The symbols of North and South #

The things I have symbolized by North and South, which are to me equal and opposite evils, each continually strengthened and made plausible by its critique of the other, enter our experience on many different levels.

In agriculture we have to fear both the barren soil and the soil which is irresistibly fertile.

In the animal kingdom, the crustacean and the jellyfish represent two low solutions of the problem of existence.

In our eating, the palate revolts both from excessive bitter and excessive sweet.

In art, we find on the one hand, purists and doctrinaires, who would rather (like Scaliger) lose a hundred beauties than admit a single fault, and who cannot believe anything to be good if the unlearned spontaneously enjoy it: on the other hand, we find the uncritical and slovenly artists who will spoil the whole work rather than deny themselves any indulgence of sentiment or humour or sensationalism.

Everyone can pick out among his own acquaintance the complexions, dryness and taciturnity of the one, the open mouths, the facile laughter and tears, the garrulity and (so to speak) general greasiness of the others.

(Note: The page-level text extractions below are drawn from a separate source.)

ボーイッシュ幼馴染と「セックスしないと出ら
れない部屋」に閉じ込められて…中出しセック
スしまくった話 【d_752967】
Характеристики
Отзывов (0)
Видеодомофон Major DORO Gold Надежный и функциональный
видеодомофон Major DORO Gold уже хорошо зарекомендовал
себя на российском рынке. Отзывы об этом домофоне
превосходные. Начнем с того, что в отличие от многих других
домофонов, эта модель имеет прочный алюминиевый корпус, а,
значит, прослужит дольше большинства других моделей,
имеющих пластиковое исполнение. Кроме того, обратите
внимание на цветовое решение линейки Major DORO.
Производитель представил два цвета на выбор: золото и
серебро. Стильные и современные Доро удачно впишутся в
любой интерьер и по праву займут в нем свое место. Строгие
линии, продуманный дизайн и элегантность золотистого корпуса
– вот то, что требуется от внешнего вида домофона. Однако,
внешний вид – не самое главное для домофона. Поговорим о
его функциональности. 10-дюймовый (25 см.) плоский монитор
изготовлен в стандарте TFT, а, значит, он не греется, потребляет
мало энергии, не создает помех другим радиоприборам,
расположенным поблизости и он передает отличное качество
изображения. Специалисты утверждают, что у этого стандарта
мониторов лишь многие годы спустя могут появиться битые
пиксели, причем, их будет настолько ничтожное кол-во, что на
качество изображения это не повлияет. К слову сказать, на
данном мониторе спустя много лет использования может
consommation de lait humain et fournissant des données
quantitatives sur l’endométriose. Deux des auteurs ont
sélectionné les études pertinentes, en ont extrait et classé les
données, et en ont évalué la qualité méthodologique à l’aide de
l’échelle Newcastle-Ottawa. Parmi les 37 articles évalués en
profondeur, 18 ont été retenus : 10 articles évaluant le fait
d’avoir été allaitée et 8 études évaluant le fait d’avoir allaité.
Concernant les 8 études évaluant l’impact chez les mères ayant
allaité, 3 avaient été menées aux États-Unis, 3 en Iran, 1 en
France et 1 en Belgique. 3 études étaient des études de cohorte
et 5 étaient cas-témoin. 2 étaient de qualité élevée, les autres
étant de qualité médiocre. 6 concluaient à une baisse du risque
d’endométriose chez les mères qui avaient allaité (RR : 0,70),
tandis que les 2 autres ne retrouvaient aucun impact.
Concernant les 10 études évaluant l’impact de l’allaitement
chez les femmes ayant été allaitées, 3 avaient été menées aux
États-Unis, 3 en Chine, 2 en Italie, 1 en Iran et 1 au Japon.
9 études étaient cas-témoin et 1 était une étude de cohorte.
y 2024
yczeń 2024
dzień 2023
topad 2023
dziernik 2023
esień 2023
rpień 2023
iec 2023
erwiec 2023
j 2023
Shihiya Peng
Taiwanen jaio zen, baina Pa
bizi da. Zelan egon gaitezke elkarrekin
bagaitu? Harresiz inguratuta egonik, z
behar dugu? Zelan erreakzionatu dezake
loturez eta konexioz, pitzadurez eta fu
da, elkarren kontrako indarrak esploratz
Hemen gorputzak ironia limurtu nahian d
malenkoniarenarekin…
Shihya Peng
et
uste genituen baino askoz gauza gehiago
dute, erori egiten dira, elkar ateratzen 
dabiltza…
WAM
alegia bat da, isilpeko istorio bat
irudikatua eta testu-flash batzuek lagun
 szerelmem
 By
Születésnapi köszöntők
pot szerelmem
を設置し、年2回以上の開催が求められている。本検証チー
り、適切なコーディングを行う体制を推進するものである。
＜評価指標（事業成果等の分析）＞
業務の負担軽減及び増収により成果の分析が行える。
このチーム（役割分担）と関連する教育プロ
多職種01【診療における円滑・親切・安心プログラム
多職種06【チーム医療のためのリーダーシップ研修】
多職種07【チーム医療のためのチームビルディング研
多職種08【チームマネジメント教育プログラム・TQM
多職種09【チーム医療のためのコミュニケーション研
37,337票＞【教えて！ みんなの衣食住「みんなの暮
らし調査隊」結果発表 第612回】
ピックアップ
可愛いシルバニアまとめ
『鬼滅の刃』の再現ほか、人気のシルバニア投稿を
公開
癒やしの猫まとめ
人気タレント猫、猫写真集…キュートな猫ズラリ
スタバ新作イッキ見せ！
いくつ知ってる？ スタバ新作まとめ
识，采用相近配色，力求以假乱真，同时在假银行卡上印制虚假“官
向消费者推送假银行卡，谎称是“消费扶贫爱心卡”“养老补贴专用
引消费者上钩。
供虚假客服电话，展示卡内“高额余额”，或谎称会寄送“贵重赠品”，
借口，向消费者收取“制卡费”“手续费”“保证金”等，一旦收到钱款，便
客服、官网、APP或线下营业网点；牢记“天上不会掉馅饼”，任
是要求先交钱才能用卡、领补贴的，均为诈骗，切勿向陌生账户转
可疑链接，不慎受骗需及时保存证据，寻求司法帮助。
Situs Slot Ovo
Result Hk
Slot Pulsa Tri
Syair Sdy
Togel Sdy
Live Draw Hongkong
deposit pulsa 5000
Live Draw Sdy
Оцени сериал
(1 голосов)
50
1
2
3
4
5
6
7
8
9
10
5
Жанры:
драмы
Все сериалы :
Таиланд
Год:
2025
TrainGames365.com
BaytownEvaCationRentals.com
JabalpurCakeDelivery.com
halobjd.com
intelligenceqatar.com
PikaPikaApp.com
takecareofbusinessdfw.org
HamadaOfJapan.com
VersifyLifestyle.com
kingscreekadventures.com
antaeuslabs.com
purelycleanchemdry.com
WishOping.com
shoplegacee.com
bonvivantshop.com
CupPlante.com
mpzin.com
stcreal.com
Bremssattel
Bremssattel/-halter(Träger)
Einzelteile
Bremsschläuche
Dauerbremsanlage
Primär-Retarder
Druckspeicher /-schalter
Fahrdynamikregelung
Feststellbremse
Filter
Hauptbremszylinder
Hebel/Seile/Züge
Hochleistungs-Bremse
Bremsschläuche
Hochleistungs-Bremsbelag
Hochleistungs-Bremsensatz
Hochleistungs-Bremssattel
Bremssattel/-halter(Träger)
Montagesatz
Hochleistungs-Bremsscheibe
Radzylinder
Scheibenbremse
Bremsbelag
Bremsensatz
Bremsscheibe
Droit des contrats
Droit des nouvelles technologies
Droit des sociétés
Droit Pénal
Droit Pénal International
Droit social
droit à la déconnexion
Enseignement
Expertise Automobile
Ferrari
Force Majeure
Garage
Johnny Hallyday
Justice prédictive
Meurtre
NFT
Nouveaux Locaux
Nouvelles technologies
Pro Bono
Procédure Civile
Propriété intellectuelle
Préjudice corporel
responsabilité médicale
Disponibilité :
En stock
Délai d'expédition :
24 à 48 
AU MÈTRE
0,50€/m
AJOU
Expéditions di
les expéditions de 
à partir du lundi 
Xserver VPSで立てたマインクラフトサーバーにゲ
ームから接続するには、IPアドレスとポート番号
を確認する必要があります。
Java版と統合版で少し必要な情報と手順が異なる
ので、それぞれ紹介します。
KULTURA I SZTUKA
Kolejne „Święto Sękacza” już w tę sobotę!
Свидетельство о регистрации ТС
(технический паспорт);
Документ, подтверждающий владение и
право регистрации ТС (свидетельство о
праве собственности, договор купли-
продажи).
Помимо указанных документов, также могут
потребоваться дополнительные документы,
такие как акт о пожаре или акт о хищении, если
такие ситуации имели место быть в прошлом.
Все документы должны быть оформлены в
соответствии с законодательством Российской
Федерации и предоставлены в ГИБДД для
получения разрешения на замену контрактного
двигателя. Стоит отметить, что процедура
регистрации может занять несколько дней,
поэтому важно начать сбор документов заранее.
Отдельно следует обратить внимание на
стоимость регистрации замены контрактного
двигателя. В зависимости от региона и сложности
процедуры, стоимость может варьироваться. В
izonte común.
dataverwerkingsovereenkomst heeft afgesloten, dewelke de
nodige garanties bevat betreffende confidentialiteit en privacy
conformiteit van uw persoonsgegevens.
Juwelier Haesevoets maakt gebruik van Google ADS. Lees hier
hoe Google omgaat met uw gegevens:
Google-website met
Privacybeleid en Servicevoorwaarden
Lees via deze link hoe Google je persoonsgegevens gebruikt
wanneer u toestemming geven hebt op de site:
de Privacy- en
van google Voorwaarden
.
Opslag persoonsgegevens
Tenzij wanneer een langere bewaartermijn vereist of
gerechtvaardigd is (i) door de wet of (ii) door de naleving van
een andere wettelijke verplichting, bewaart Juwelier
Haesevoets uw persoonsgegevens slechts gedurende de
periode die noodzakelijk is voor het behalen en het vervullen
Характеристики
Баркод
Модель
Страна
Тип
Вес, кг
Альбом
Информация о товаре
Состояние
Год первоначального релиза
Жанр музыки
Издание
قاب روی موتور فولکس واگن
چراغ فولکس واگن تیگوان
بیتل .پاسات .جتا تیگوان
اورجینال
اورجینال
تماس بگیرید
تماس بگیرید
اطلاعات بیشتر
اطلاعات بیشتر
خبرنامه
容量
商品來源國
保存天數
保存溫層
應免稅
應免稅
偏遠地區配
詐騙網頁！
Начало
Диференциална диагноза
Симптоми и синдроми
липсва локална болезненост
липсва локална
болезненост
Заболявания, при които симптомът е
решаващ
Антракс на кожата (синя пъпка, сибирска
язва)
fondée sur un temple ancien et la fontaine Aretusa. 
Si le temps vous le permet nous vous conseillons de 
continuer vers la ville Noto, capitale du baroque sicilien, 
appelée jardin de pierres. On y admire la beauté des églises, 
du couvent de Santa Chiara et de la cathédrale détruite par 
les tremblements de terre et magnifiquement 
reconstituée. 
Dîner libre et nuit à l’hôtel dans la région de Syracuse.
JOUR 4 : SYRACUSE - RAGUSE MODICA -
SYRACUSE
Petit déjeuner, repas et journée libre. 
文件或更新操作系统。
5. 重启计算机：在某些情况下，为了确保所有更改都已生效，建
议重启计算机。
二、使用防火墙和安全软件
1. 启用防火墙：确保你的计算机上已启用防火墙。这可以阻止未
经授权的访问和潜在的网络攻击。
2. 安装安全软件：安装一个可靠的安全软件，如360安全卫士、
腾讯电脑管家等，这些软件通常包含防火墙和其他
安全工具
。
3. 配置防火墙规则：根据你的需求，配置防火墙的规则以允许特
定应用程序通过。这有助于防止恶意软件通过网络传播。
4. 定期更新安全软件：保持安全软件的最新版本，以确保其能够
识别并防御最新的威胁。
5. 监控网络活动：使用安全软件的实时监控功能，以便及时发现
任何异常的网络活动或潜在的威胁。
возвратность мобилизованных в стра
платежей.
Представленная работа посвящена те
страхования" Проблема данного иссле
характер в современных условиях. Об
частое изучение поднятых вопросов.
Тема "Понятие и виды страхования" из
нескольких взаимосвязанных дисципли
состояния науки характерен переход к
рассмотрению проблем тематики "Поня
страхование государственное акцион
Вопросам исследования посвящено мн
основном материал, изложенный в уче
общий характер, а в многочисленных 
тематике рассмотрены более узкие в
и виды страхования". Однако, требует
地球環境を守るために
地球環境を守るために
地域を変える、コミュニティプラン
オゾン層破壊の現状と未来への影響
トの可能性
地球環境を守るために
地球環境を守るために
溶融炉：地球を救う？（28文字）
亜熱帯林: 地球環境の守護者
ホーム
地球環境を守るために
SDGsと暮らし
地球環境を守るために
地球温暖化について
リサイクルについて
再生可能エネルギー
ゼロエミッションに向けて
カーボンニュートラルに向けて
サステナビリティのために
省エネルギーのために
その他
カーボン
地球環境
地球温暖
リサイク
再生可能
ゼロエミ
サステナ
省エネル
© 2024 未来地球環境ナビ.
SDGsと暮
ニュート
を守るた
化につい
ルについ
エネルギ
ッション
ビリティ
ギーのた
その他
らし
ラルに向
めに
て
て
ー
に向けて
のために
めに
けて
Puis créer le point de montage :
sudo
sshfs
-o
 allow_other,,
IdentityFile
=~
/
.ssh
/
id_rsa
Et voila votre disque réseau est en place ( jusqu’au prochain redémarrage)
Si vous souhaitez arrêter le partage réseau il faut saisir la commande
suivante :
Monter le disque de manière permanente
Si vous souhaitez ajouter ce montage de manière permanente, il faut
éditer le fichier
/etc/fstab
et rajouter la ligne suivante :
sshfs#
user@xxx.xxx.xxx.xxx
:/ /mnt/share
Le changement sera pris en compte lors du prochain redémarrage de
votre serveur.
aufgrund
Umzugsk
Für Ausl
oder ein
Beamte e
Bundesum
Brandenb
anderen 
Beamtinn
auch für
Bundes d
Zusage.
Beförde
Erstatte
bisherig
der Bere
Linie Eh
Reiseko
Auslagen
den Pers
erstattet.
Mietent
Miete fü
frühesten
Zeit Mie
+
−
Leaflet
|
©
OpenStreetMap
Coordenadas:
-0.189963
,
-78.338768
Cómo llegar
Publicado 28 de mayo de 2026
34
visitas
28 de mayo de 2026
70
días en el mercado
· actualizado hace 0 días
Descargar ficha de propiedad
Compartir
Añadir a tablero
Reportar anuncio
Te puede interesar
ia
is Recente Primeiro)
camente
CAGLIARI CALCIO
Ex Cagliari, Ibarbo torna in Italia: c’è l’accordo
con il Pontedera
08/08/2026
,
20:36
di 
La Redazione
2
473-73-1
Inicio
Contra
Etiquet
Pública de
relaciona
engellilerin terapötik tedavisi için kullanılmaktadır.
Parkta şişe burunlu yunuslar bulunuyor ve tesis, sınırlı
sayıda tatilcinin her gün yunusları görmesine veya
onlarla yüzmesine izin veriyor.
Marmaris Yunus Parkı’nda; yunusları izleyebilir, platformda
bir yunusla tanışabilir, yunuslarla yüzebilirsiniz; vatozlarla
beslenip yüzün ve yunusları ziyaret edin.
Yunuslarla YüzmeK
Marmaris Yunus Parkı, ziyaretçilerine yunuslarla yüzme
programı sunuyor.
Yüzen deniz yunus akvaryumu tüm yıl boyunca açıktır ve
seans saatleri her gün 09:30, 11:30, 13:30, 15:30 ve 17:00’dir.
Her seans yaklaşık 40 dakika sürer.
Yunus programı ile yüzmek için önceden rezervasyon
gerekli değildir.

The Northerners are the men of rigid systems whether skeptical or dogmatic, Aristocrats, Stoics, Pharisees, Rigorists, signed and sealed members of highly organised "Parties".

The Southerners are by their very nature less definable; boneless souls whose doors stand open day and night to almost every visitant, but always with readiest welcome for those, whether Maenad or Mystagogue, who offer some sort of intoxication. The delicious tang of the forbidden and the unknown draws them on with fatal attraction; the smudging of all frontiers, the relaxation of all resistances, dream, opium, darkness, death, and the return to the womb.

Every feeling is justified by the mere fact that it is felt: for a Northerner, every feeling on the same ground is suspect. An arrogant and hasty selectiveness on some narrow a priori basis cuts him off from the sources of life.

In Theology also there is a North and a South. The one cries "Drive out the bondmaid's son," and the other "Quench not the smoking flax." The one exaggerates the distinctiveness between Grace and Nature into a sheer opposition and by vilifying the higher levels of Nature (the real praeparatio evangelica inherent in certain immediately sub-Christian experiences) makes the way hard for those who are at the point of coming in. The other blurs the distinction altogether, flatters mere kindliness into thinking it is charity and vague optimisms or pantheisms into thinking that they are Faith, and makes the way out fatally easy and imperceptible for the budding apostate. The two extremes do not coincide with Romanism (to the North) and Protestantism (to the South). Barth might well have been placed among my Pale Men, and Erasmus might have found himself at home with Mr. Broad. [The Pale Men and Mr. Broad are C.S. Lewis characters.]

Extremes aggravate each other #

I take our own age to be predominantly Northern - it is two great 'Northern' powers that are tearing each other to pieces on the Don while I write.

But the matter is complicated, for the rigid and ruthless system of the Nazis has 'Southern' and swamp-like elements at its centre; and when our age is 'Southern' at all, it is excessively so.

D.H. Lawrence and the Surrealists have perhaps reached a point further 'South' than humanity ever reached before. And this is what one would expect.

Opposite evils, far from balancing, aggravate each other.' The heresies that men leave are hated most'; widespread drunkenness is the father of Prohibition and Prohibition of widespread drunkenness.

Nature, outraged by one extreme, avenges herself by flying to the other. One can even meet adult males who are not ashamed to attribute their own philosophy to 'Reaction' and do not think the philosophy thereby discredited.

“hold the Main Road” #

With both the 'North' and the 'South' a man has, I take it, only one concern - to avoid them and hold the Main Road. We must not 'hearken to the over-wise or to the over-foolish giant'.

We were made to be neither cerebral men nor visceral men, but Men. Not beasts nor angels but Men - things at once rational and animal.